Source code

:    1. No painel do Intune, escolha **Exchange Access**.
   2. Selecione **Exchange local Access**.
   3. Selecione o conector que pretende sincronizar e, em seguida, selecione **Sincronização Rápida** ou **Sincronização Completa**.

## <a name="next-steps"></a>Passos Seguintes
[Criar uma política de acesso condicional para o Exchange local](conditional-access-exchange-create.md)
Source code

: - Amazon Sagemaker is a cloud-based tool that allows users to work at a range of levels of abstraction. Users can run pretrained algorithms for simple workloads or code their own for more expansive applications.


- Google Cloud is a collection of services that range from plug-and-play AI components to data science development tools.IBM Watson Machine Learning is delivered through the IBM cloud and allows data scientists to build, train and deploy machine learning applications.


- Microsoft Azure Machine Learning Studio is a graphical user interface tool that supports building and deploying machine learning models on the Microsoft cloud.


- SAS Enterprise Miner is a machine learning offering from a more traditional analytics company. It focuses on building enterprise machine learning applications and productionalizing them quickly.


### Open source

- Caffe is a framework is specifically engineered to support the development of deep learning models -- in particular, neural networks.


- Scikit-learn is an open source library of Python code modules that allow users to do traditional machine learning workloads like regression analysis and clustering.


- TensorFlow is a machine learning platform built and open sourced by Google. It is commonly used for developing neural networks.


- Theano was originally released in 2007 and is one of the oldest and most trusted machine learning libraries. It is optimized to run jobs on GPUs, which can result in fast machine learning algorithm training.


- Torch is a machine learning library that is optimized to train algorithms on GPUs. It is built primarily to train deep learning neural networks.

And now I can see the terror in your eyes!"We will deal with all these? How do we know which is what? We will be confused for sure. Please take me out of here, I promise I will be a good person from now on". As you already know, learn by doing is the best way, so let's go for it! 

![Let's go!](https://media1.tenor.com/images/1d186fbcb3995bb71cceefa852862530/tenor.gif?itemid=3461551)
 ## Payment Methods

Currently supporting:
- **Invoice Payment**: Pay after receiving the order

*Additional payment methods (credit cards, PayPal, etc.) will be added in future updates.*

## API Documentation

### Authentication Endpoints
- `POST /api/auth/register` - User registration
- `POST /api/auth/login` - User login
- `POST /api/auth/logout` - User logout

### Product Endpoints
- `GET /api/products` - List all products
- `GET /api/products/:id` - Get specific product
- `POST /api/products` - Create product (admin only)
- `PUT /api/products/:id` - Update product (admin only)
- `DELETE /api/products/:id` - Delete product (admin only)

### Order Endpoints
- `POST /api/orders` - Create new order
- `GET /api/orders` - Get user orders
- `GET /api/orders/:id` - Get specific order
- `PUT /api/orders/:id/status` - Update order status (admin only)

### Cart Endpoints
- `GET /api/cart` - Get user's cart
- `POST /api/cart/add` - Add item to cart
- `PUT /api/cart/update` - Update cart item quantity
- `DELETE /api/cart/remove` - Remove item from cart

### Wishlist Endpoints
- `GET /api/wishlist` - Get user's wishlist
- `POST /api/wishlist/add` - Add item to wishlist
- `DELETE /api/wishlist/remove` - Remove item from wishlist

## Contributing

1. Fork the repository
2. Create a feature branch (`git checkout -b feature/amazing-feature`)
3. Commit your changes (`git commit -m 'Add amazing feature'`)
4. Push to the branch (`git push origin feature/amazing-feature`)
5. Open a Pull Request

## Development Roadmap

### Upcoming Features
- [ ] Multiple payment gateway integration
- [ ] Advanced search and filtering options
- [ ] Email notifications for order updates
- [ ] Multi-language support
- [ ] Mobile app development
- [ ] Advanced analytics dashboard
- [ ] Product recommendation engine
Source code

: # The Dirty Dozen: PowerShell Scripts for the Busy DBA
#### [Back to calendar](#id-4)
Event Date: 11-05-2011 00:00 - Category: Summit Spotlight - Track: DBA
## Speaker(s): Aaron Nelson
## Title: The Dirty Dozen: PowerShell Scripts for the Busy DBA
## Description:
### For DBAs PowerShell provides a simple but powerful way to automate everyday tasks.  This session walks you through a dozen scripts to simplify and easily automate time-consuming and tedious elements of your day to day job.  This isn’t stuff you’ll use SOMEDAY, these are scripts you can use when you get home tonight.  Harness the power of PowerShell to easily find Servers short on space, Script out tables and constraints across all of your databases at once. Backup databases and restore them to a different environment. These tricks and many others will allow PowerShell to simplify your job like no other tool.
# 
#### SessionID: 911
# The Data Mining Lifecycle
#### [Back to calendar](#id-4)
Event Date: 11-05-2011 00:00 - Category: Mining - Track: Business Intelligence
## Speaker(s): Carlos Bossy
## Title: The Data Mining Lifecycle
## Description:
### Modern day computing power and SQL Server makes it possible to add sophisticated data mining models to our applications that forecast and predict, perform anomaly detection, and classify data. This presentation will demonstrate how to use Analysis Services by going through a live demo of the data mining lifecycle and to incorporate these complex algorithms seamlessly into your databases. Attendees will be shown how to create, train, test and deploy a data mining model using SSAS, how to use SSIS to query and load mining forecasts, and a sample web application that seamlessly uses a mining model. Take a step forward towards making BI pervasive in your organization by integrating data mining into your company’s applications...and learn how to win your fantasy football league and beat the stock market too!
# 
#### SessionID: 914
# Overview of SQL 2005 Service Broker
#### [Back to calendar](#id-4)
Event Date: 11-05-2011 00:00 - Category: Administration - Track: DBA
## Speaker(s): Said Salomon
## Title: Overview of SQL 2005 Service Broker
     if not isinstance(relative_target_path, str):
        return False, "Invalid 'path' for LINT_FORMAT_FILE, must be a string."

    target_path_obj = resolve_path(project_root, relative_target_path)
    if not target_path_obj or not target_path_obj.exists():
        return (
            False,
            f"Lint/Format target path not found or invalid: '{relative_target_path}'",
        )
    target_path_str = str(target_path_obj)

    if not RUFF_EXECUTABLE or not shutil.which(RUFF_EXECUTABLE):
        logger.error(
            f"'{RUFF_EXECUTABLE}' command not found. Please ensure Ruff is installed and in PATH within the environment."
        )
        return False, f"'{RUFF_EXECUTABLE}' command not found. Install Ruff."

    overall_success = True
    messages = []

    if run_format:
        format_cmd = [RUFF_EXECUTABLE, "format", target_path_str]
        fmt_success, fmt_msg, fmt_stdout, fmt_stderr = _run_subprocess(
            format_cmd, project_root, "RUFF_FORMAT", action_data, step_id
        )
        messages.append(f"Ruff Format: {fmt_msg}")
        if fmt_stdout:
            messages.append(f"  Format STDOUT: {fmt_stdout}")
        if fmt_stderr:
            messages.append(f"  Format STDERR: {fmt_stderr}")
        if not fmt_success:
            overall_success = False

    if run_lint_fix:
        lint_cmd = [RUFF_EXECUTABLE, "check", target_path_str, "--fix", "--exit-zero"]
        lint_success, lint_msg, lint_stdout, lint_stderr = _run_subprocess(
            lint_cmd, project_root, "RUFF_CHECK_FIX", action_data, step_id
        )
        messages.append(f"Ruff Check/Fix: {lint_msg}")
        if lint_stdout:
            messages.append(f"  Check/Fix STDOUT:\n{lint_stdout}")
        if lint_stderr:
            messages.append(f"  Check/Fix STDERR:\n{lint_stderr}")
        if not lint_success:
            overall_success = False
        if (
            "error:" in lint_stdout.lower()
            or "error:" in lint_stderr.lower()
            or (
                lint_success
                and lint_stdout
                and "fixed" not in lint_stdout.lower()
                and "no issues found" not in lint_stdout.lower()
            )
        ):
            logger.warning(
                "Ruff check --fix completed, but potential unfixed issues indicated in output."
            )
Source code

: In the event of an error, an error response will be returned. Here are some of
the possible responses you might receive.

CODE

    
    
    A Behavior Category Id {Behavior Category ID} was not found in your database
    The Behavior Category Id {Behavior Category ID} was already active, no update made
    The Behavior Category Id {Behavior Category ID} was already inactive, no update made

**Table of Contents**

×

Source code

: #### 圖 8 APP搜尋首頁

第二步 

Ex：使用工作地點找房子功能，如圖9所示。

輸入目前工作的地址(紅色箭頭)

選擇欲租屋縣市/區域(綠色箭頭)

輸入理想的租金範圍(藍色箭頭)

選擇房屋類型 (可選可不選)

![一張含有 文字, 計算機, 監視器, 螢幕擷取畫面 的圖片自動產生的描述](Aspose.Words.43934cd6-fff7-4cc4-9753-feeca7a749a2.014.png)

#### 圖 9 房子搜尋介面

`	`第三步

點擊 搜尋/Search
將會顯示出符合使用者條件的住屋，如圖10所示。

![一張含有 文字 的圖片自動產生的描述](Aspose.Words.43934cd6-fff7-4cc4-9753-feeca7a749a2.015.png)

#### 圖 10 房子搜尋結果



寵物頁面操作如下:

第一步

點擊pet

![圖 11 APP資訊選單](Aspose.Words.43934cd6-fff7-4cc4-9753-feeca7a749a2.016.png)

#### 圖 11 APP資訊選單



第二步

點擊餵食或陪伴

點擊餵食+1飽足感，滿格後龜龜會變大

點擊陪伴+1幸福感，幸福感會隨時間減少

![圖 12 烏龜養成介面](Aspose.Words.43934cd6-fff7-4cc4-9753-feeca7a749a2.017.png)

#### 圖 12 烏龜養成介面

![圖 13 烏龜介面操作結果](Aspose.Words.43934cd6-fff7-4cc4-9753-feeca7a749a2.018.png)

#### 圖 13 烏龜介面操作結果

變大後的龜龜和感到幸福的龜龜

PROBLEM DESCRIPTION
Return the material's lines word for word, beginning with the line that contains "- Torch is a" and stopping after the line that contains "status (admin only)".

EXPECTED ANSWER
- Torch is a machine learning library that is optimized to train algorithms on GPUs. It is built primarily to train deep learning neural networks.

And now I can see the terror in your eyes!"We will deal with all these? How do we know which is what? We will be confused for sure. Please take me out of here, I promise I will be a good person from now on". As you already know, learn by doing is the best way, so let's go for it! 

![Let's go!](https://media1.tenor.com/images/1d186fbcb3995bb71cceefa852862530/tenor.gif?itemid=3461551)
 ## Payment Methods

Currently supporting:
- **Invoice Payment**: Pay after receiving the order

*Additional payment methods (credit cards, PayPal, etc.) will be added in future updates.*

## API Documentation

### Authentication Endpoints
- `POST /api/auth/register` - User registration
- `POST /api/auth/login` - User login
- `POST /api/auth/logout` - User logout

### Product Endpoints
- `GET /api/products` - List all products
- `GET /api/products/:id` - Get specific product
- `POST /api/products` - Create product (admin only)
- `PUT /api/products/:id` - Update product (admin only)
- `DELETE /api/products/:id` - Delete product (admin only)

### Order Endpoints
- `POST /api/orders` - Create new order
- `GET /api/orders` - Get user orders
- `GET /api/orders/:id` - Get specific order
- `PUT /api/orders/:id/status` - Update order status (admin only)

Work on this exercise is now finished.